There's a real dichotomy within the ghost world of those who rely on their gut feelings and some Victorian-era devices such as ouija boards and seances and automatic writing, and those of us who have moved on to the new millenium.

I'll be the first to admit that I've had a lot of amazing things happen to me that I couldn't debunk and that were filed away in my mind as "phenomena," and yet if I tell you these stories, it's only theory and conjecture. It's entertaining and even at times spine-tingling, but it gets nowhere towards proof of phenomenon. If Einstein stopped with his theory of general relativity and never found ways to test it, it would have just been an intriguing idea from a quirky scientist. It wouldn't have changed the very way we handle astronomy and scientific quandaries. It wouldn't have finally let things like time and space be tangible to us.

In the ghost hunting world it's much like that. Spiritualists used to rule the communications with the other side like Jewish Rabbis used to talk to God for folks, then along came a dude named Jesus and suddenly people realized, "hey, I can talk to God myself without a paid-for representative." Opening the world of ghost hunting to everyone is to our benefit because guess who this phenomenon occurs for? Just the regular guy sitting in his house watching TV one night when he sees a full body apparition, or the little girl who talks to imaginary friend.

When Jason and Grant from TAPS sit in a room and shoot the breeze with the "occupants," they get the feel of the room, they hang out, they make themselves accessible. When something happens it can be quite extraordinary, but if they tell us about their experience it becomes just a story. Without the cameras and equipment to show us with our own eyes and ears, it's very hard to explain to someone or make them believe that phenomenon does occur and it needs to be explained.

Because of common drainage of batteries and equipment dying during hunts, it's entirely possible that by hauling all this electrical equipment into a place, we might actually be giving it a fighting chance of showing itself. I don't think it's an accident that haunted sites often relate issues with electrical and TV's going on and off.

Now, a lot of people still roll their eyes when you talk about ghost hunting with images of rigged seances and faked ghost photographs. The old-time ways really ruined credibility. Something like those old wive's tales about putting butter on burns, we know better now and we won't go back. I think there is a place for psychics in the world of ghost hunting but only in the aspect of helping us to perhaps find a place and a time that is ideal for phenomenon to occur. Then, hand it over to the folks who will try to weigh and measure and get actual proof with something more objective--electronic equipment.

I have a foot in both worlds because of my ability to read places and objects, but even I realize that's only a compass and not a backpack, swiss army knife, and sleeping bag.
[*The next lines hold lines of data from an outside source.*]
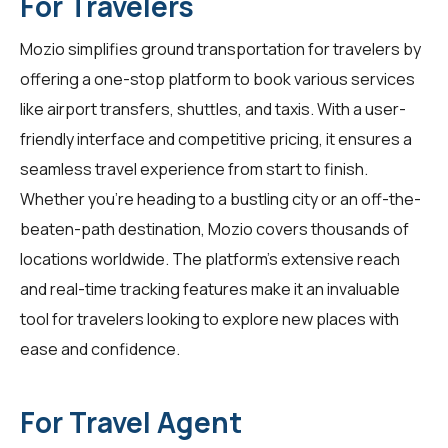
For Travelers
Mozio simplifies ground transportation for
travelers
by
offering a one-stop platform to book various services
like airport transfers, shuttles, and taxis. With a user-
friendly interface and competitive pricing, it ensures a
seamless travel experience from start to finish.
Whether you're heading to a bustling city or an off-the-
beaten-path destination, Mozio covers thousands of
locations worldwide. The platform's extensive reach
and real-time tracking features make it an invaluable
tool for
travelers
looking to explore new places with
ease and confidence.
For Travel Agent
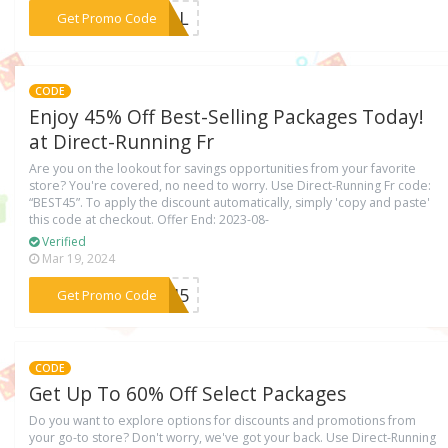
***DEAL
Get Promo Code
CODE
Enjoy 45% Off Best-Selling Packages Today!
at Direct-Running Fr
Are you on the lookout for savings opportunities from your favorite
store? You're covered, no need to worry. Use Direct-Running Fr code:
“BEST45”. To apply the discount automatically, simply 'copy and paste'
this code at checkout. Offer End: 2023-08-
Verified
Mar 19, 2024
***ST45
Get Promo Code
CODE
Get Up To 60% Off Select Packages
Do you want to explore options for discounts and promotions from
your go-to store? Don't worry, we've got your back. Use Direct-Running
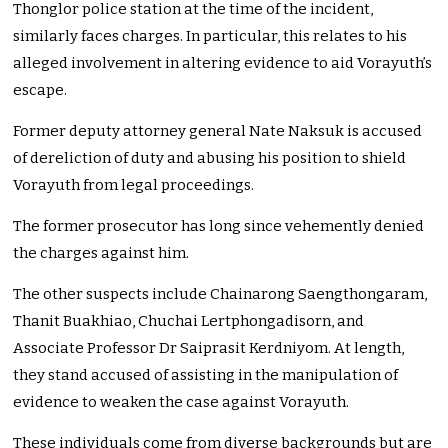
Thonglor police station at the time of the incident,
similarly faces charges. In particular, this relates to his
alleged involvement in altering evidence to aid Vorayuth’s
escape.
Former deputy attorney general Nate Naksuk is accused
of dereliction of duty and abusing his position to shield
Vorayuth from legal proceedings.
The former prosecutor has long since vehemently denied
the charges against him.
The other suspects include Chainarong Saengthongaram,
Thanit Buakhiao, Chuchai Lertphongadisorn, and
Associate Professor Dr Saiprasit Kerdniyom. At length,
they stand accused of assisting in the manipulation of
evidence to weaken the case against Vorayuth.
These individuals come from diverse backgrounds but are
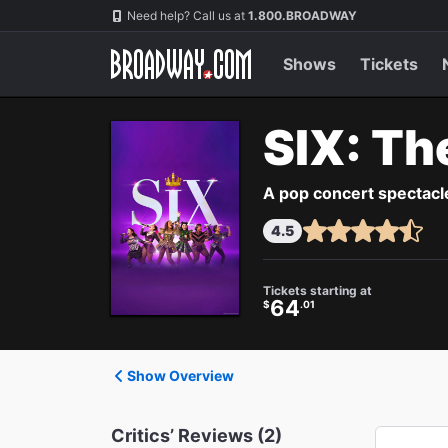
Navigation
Need help? Call us at
1.800.BROADWAY
Shows
Tickets
SIX: Th
A pop concert spectacle
4.5
Tickets starting at
64
$
.01
Show Overview
Critics’ Reviews (2)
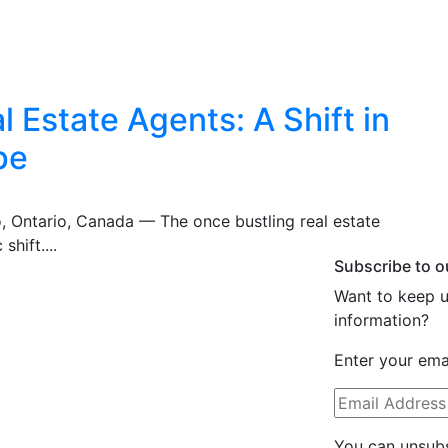
 Estate Agents: A Shift in
pe
o, Ontario, Canada — The once bustling real estate
shift....
Subscribe to o
Want to keep u
information?
Enter your emai
You can unsubs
It'll take a marriage of scientists and test equipment specialists to help us make that final turn in the ghost hunting world from "before the world was flat" to "when the world was round." It may seem like a clinical way to go about it, but then we wouldn't expect the family doctor to pray and send us home, we'd want some medicine.

There's definitely a place in ghost hunting for Old World and New World techniques, but to depend on just one is to close your mind and to perhaps miss some important correlation that occurs when you're in the middle of feeling a cold chill and actually measuring it on a thermometer.